Introduction: Immune cell infiltration in solid tumors correlates with patient outcome and therapeutic response. While specific cell-type infiltration can be elucidated by single-cell transcriptomic techniques, these suffer biases and limitations of scale. To instead leverage existing large repositories of bulk gene expression data with clinical outcomes, computational methods have been developed to deconvolve sample profiles into their stromal (including immune) and malignant cell components. However, their performance has yet to be compared within an unbiased, objective framework. To assess methods and catalyze development of new approaches, we are organizing a community-wide DREAM Challenge.

Methods: The Challenge consists of: (1) an open phase, during which methods are trained on publicly-available transcriptomic profiles of cell populations; (2) a leaderboard phase, during which methods are submitted, assessed, and revised using bulk expression data having ground truth (e.g., ratios from mixing experiments or from flow cytometry); and (3) a validation phase, during which final submissions are assessed using independent expression profiles of known admixtures. The latter are generated in vitro by mixing RNA from multiple types of purified stromal and cancer cells. To assess sensitivity, we provide in silico admixtures from expression profiles of purified populations with a range of tumor “contamination.” Models will be submitted as Docker containers, executed in the cloud, and assessed based on their ability to predict levels of an individual cell type across samples. In sub-Challenge 1 models will predict coarsely-defined stromal populations, while in sub-Challenge 2 models will further dissect these into subsets (e.g., of T-cell subtypes).

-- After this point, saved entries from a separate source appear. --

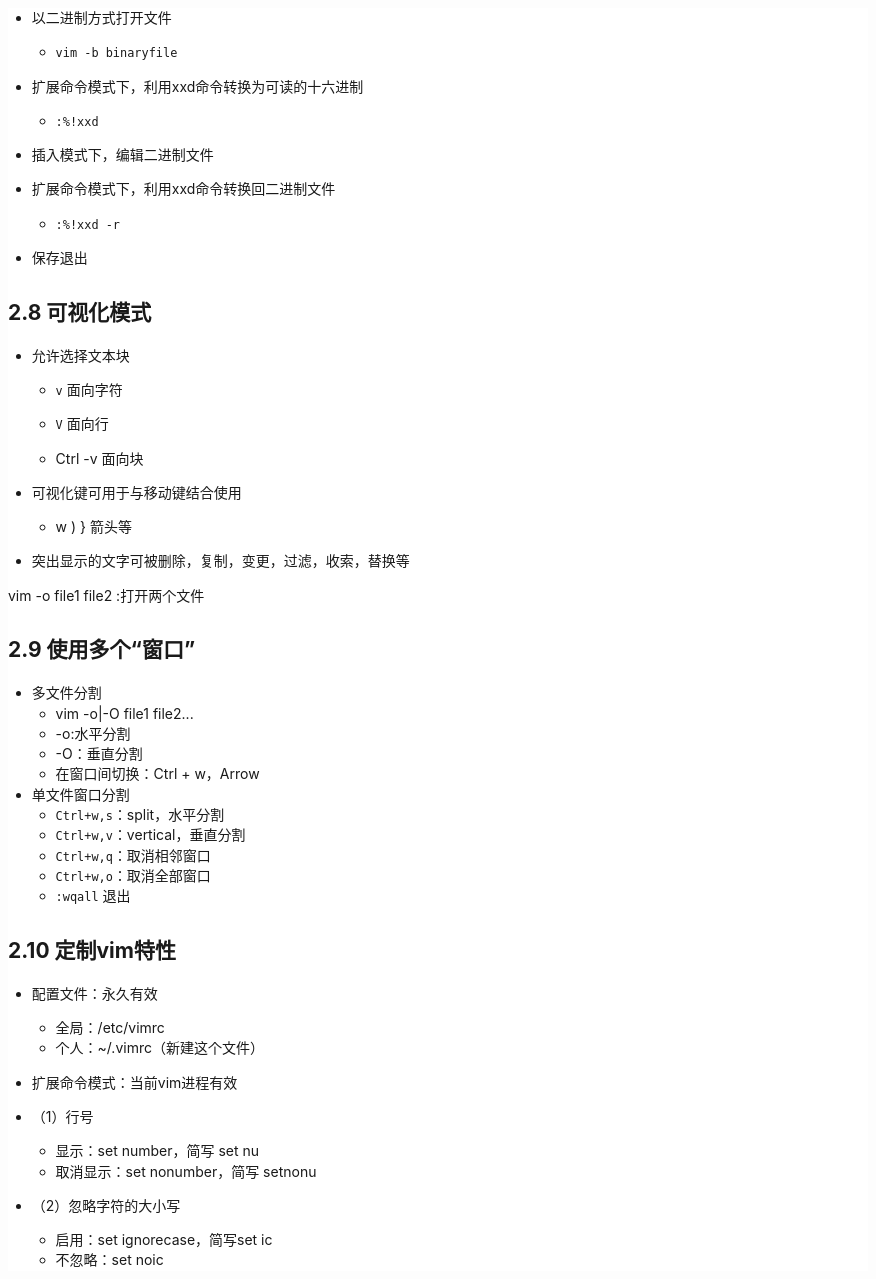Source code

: + 以二进制方式打开文件
  + `vim -b binaryfile`

+ 扩展命令模式下，利用xxd命令转换为可读的十六进制
  + `:%!xxd`

+ 插入模式下，编辑二进制文件
+ 扩展命令模式下，利用xxd命令转换回二进制文件
  + `:%!xxd -r`

+ 保存退出

## 2.8 可视化模式

+ 允许选择文本块
  + `v` 面向字符

  + `V` 面向行
  + Ctrl -v 面向块

+ 可视化键可用于与移动键结合使用
  + w ) } 箭头等

+ 突出显示的文字可被删除，复制，变更，过滤，收索，替换等

vim -o file1 file2 :打开两个文件

## 2.9 使用多个“窗口”

+ 多文件分割
  + vim -o|-O file1 file2...
  + -o:水平分割
  + -O：垂直分割
  + 在窗口间切换：Ctrl + w，Arrow
+ 单文件窗口分割
  + `Ctrl+w,s`：split，水平分割
  + `Ctrl+w,v`：vertical，垂直分割
  + `Ctrl+w,q`：取消相邻窗口
  + `Ctrl+w,o`：取消全部窗口
  + `:wqall` 退出

## 2.10 定制vim特性

+ 配置文件：永久有效
  + 全局：/etc/vimrc
  + 个人：~/.vimrc（新建这个文件）

+ 扩展命令模式：当前vim进程有效
+ （1）行号
  + 显示：set number，简写 set nu
  + 取消显示：set nonumber，简写 setnonu

+ （2）忽略字符的大小写
  + 启用：set ignorecase，简写set ic
  + 不忽略：set noic
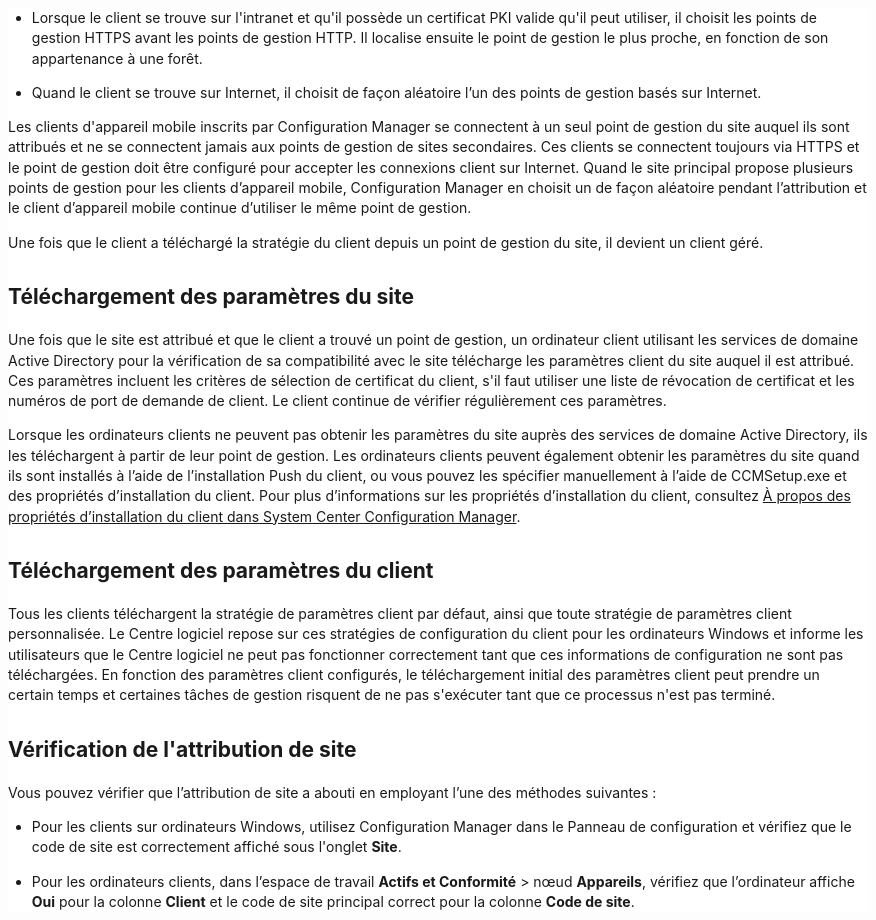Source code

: -   Lorsque le client se trouve sur l'intranet et qu'il possède un certificat PKI valide qu'il peut utiliser, il choisit les points de gestion HTTPS avant les points de gestion HTTP. Il localise ensuite le point de gestion le plus proche, en fonction de son appartenance à une forêt.  

-   Quand le client se trouve sur Internet, il choisit de façon aléatoire l’un des points de gestion basés sur Internet.  

Les clients d'appareil mobile inscrits par Configuration Manager se connectent à un seul point de gestion du site auquel ils sont attribués et ne se connectent jamais aux points de gestion de sites secondaires. Ces clients se connectent toujours via HTTPS et le point de gestion doit être configuré pour accepter les connexions client sur Internet. Quand le site principal propose plusieurs points de gestion pour les clients d’appareil mobile, Configuration Manager en choisit un de façon aléatoire pendant l’attribution et le client d’appareil mobile continue d’utiliser le même point de gestion.  

Une fois que le client a téléchargé la stratégie du client depuis un point de gestion du site, il devient un client géré.  

##  <a name="downloading-site-settings"></a>Téléchargement des paramètres du site  
 Une fois que le site est attribué et que le client a trouvé un point de gestion, un ordinateur client utilisant les services de domaine Active Directory pour la vérification de sa compatibilité avec le site télécharge les paramètres client du site auquel il est attribué. Ces paramètres incluent les critères de sélection de certificat du client, s'il faut utiliser une liste de révocation de certificat et les numéros de port de demande de client. Le client continue de vérifier régulièrement ces paramètres.  

 Lorsque les ordinateurs clients ne peuvent pas obtenir les paramètres du site auprès des services de domaine Active Directory, ils les téléchargent à partir de leur point de gestion. Les ordinateurs clients peuvent également obtenir les paramètres du site quand ils sont installés à l’aide de l’installation Push du client, ou vous pouvez les spécifier manuellement à l’aide de CCMSetup.exe et des propriétés d’installation du client. Pour plus d’informations sur les propriétés d’installation du client, consultez [À propos des propriétés d’installation du client dans System Center Configuration Manager](../../../core/clients/deploy/about-client-installation-properties.md).  

##  <a name="downloading-client-settings"></a>Téléchargement des paramètres du client  
 Tous les clients téléchargent la stratégie de paramètres client par défaut, ainsi que toute stratégie de paramètres client personnalisée. Le Centre logiciel repose sur ces stratégies de configuration du client pour les ordinateurs Windows et informe les utilisateurs que le Centre logiciel ne peut pas fonctionner correctement tant que ces informations de configuration ne sont pas téléchargées. En fonction des paramètres client configurés, le téléchargement initial des paramètres client peut prendre un certain temps et certaines tâches de gestion risquent de ne pas s'exécuter tant que ce processus n'est pas terminé.  

##  <a name="verifying-site-assignment"></a>Vérification de l'attribution de site  
 Vous pouvez vérifier que l’attribution de site a abouti en employant l’une des méthodes suivantes :  

-   Pour les clients sur ordinateurs Windows, utilisez Configuration Manager dans le Panneau de configuration et vérifiez que le code de site est correctement affiché sous l'onglet **Site**.  

-   Pour les ordinateurs clients, dans l’espace de travail **Actifs et Conformité** > nœud **Appareils**, vérifiez que l’ordinateur affiche **Oui** pour la colonne **Client** et le code de site principal correct pour la colonne **Code de site**.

Results: We have isolated cell populations of interest and performed quality control on datasets for use in the leaderboard phase. We have defined mixing proportions to assess sensitivity and specificity of deconvolution algorithms. The infrastructure for conducting the Challenge is in place. There is robust interest, with 240 participants pre-registered. The active phase will launch in early 2019 for seven weeks. At its completion, we will identify features of best performing models and provide guidelines where improvements are needed.

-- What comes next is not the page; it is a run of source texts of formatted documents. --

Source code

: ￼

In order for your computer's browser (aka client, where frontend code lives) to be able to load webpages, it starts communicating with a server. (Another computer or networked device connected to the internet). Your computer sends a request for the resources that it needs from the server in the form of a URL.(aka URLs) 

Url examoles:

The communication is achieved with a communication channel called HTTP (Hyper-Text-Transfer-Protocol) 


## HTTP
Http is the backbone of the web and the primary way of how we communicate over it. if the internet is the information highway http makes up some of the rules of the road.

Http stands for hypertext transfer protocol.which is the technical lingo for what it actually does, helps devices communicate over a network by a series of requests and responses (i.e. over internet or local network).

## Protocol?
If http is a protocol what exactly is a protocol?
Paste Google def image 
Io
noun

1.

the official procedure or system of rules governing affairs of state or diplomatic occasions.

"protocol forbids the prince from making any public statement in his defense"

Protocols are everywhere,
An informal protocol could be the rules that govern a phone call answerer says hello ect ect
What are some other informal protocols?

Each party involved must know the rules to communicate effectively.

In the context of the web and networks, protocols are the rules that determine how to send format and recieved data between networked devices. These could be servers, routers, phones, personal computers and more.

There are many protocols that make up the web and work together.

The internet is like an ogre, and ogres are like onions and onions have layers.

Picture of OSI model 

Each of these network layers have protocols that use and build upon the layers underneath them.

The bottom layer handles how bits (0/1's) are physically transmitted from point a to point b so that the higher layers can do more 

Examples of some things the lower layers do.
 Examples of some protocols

Discussion: We expect methods to have difficulty deconvolving cell types with closely-correlated expression profiles and in detecting low-frequency populations. An assessment of these limits will enable appropriate use of deconvolution methods in prognostic and predictive models. Our synthetic admixtures model a diverse range of stromal microenvironments that mimic realistic tumors as far as possible. In a subsequent in vivo Challenge, methods will be tested against a future data set in which patient samples are profiled in bulk for deconvolution and at the single-cell level to establish ground truth.

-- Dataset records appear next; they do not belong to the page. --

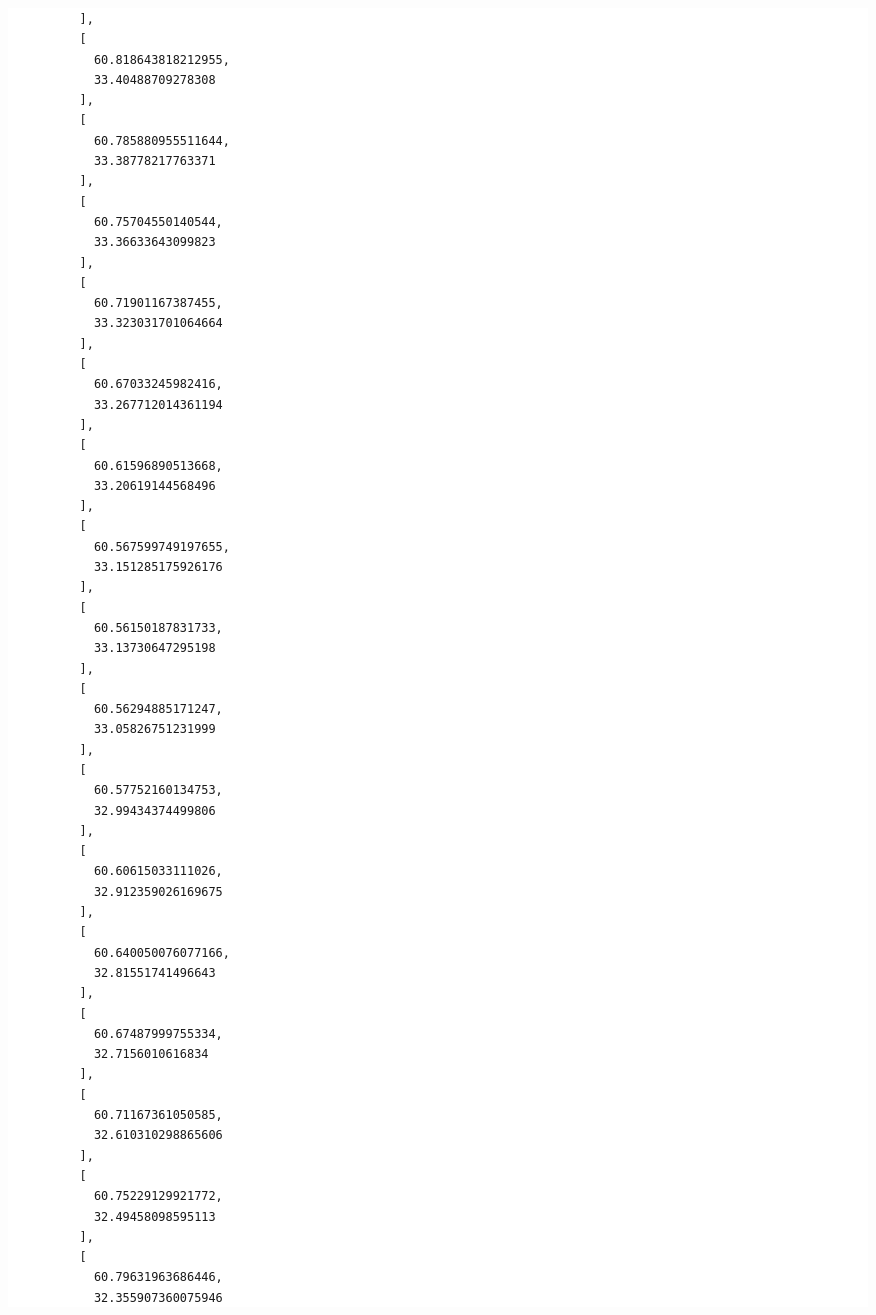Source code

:               ], 
              [
                60.818643818212955, 
                33.40488709278308
              ], 
              [
                60.785880955511644, 
                33.38778217763371
              ], 
              [
                60.75704550140544, 
                33.36633643099823
              ], 
              [
                60.71901167387455, 
                33.323031701064664
              ], 
              [
                60.67033245982416, 
                33.267712014361194
              ], 
              [
                60.61596890513668, 
                33.20619144568496
              ], 
              [
                60.567599749197655, 
                33.151285175926176
              ], 
              [
                60.56150187831733, 
                33.13730647295198
              ], 
              [
                60.56294885171247, 
                33.05826751231999
              ], 
              [
                60.57752160134753, 
                32.99434374499806
              ], 
              [
                60.60615033111026, 
                32.912359026169675
              ], 
              [
                60.640050076077166, 
                32.81551741496643
              ], 
              [
                60.67487999755334, 
                32.7156010616834
              ], 
              [
                60.71167361050585, 
                32.610310298865606
              ], 
              [
                60.75229129921772, 
                32.49458098595113
              ], 
              [
                60.79631963686446, 
                32.355907360075946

Citation Format: Brian S. White, Andrew J. Gentles, Aurélien de Reyniès, Aaron M. Newman, Andrew Lamb, Laura Heiser, Joshua J. Waterfall, Thomas Yu, Justin Guinney. A tumor deconvolution DREAM Challenge: Inferring immune infiltration from bulk gene expression data [abstract]. In: Proceedings of the American Association for Cancer Research Annual Meeting 2019; 2019 Mar 29-Apr 3; Atlanta, GA. Philadelphia (PA): AACR; Cancer Res 2019;79(13 Suppl):Abstract nr 1690.